● Recorded data:

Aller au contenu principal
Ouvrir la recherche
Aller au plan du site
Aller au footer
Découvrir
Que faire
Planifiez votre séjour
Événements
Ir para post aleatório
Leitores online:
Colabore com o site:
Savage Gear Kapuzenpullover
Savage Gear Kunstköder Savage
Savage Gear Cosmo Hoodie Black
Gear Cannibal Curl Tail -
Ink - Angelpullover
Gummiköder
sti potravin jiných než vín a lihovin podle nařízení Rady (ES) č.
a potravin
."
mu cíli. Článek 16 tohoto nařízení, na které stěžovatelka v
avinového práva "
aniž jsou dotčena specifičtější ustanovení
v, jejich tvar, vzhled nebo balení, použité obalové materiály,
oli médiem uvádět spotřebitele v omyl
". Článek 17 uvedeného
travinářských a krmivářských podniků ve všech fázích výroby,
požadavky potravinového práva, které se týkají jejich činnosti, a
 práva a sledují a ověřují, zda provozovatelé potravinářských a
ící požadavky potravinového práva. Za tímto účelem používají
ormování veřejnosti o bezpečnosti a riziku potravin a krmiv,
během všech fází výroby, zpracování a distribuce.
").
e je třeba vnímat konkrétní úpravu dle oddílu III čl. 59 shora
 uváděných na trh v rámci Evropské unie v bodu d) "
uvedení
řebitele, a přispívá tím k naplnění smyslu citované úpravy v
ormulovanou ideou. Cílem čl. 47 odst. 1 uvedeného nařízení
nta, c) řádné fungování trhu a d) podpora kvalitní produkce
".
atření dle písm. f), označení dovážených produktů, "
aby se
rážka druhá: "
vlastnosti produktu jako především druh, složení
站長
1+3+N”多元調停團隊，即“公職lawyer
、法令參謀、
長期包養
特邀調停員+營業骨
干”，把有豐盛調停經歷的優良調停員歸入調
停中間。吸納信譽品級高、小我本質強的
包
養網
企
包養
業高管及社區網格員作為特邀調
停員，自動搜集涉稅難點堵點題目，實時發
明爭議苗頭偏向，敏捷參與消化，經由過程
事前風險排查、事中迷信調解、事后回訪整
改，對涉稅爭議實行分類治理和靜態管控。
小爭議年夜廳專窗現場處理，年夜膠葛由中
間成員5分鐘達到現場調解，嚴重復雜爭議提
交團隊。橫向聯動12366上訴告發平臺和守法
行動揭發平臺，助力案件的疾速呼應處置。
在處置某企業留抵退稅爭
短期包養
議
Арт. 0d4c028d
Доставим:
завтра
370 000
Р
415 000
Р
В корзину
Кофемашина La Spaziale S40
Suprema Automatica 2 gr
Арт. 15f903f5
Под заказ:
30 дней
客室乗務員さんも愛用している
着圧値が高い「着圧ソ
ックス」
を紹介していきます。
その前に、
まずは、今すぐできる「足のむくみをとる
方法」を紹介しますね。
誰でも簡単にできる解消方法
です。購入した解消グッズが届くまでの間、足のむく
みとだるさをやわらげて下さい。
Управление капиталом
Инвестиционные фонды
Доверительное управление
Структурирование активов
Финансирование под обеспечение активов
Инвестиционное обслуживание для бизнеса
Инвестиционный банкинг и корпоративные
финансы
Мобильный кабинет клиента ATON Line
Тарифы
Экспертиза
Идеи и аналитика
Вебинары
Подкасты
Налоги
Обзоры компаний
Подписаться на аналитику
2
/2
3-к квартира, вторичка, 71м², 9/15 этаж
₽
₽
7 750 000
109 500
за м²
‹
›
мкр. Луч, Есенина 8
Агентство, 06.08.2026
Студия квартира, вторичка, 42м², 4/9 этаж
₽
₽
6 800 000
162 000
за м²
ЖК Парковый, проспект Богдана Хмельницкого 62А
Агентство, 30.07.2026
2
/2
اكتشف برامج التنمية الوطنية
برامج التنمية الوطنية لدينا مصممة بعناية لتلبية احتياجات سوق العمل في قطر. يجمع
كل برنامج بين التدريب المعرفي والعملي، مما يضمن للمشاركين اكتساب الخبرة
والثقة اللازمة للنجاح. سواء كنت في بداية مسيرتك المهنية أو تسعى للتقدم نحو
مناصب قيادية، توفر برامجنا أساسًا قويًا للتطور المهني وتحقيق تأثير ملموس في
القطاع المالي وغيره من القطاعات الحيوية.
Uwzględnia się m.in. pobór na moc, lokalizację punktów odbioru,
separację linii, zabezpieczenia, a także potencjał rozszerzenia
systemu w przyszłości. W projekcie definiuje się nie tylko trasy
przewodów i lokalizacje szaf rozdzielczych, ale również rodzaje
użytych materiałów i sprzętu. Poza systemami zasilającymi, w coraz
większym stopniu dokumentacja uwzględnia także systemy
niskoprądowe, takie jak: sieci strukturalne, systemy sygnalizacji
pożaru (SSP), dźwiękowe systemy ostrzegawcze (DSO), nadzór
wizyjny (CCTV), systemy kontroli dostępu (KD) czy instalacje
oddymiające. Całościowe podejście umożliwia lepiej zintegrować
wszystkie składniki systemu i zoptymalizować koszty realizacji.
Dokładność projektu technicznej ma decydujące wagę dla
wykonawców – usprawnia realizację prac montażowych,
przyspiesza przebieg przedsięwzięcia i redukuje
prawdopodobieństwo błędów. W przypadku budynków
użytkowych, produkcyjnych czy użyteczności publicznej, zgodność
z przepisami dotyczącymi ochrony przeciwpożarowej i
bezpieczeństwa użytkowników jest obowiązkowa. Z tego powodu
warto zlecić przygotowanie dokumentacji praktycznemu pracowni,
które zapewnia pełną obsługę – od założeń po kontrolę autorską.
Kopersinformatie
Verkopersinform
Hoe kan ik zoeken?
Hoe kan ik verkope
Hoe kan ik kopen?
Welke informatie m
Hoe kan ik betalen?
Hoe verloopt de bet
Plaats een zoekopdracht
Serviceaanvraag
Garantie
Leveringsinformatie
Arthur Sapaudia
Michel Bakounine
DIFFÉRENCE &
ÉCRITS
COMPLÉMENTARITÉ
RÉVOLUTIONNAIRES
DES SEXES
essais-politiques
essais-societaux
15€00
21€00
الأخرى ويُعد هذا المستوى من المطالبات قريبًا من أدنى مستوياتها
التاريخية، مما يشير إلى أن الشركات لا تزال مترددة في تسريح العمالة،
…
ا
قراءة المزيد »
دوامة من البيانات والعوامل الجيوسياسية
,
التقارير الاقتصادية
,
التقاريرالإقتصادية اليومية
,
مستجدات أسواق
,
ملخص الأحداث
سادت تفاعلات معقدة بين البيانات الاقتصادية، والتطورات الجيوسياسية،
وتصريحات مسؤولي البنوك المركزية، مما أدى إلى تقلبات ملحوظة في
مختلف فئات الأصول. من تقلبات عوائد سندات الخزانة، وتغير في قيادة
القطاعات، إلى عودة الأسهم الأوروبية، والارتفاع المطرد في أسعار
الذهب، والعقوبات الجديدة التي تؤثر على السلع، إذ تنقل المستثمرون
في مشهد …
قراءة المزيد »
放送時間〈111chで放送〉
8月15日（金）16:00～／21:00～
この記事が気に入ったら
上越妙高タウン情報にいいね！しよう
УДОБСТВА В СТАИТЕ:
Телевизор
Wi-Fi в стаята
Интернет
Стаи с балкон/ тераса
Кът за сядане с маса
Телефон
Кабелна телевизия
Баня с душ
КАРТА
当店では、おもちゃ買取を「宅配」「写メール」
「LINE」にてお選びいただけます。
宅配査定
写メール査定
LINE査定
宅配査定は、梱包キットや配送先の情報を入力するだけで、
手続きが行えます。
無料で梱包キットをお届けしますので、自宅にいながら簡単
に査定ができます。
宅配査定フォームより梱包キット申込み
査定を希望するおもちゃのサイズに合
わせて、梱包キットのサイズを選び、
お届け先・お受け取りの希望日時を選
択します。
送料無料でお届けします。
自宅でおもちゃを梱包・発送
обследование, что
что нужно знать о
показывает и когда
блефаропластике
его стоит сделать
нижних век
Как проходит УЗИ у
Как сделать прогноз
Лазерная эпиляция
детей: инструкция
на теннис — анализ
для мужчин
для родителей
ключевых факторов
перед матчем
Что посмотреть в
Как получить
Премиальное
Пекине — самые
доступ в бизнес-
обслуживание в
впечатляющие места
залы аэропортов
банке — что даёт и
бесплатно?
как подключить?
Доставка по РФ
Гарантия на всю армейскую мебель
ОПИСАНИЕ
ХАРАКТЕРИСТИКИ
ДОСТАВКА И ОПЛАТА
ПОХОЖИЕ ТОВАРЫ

● Exercise goal: Above are the entries. Output exactly the lines beginning with the line that has "essais-politiques" and ending with the line that has "Премиальное".

● Answer box:
essais-politiques
essais-societaux
15€00
21€00
الأخرى ويُعد هذا المستوى من المطالبات قريبًا من أدنى مستوياتها
التاريخية، مما يشير إلى أن الشركات لا تزال مترددة في تسريح العمالة،
…
ا
قراءة المزيد »
دوامة من البيانات والعوامل الجيوسياسية
,
التقارير الاقتصادية
,
التقاريرالإقتصادية اليومية
,
مستجدات أسواق
,
ملخص الأحداث
سادت تفاعلات معقدة بين البيانات الاقتصادية، والتطورات الجيوسياسية،
وتصريحات مسؤولي البنوك المركزية، مما أدى إلى تقلبات ملحوظة في
مختلف فئات الأصول. من تقلبات عوائد سندات الخزانة، وتغير في قيادة
القطاعات، إلى عودة الأسهم الأوروبية، والارتفاع المطرد في أسعار
الذهب، والعقوبات الجديدة التي تؤثر على السلع، إذ تنقل المستثمرون
في مشهد …
قراءة المزيد »
放送時間〈111chで放送〉
8月15日（金）16:00～／21:00～
この記事が気に入ったら
上越妙高タウン情報にいいね！しよう
УДОБСТВА В СТАИТЕ:
Телевизор
Wi-Fi в стаята
Интернет
Стаи с балкон/ тераса
Кът за сядане с маса
Телефон
Кабелна телевизия
Баня с душ
КАРТА
当店では、おもちゃ買取を「宅配」「写メール」
「LINE」にてお選びいただけます。
宅配査定
写メール査定
LINE査定
宅配査定は、梱包キットや配送先の情報を入力するだけで、
手続きが行えます。
無料で梱包キットをお届けしますので、自宅にいながら簡単
に査定ができます。
宅配査定フォームより梱包キット申込み
査定を希望するおもちゃのサイズに合
わせて、梱包キットのサイズを選び、
お届け先・お受け取りの希望日時を選
択します。
送料無料でお届けします。
自宅でおもちゃを梱包・発送
обследование, что
что нужно знать о
показывает и когда
блефаропластике
его стоит сделать
нижних век
Как проходит УЗИ у
Как сделать прогноз
Лазерная эпиляция
детей: инструкция
на теннис — анализ
для мужчин
для родителей
ключевых факторов
перед матчем
Что посмотреть в
Как получить
Премиальное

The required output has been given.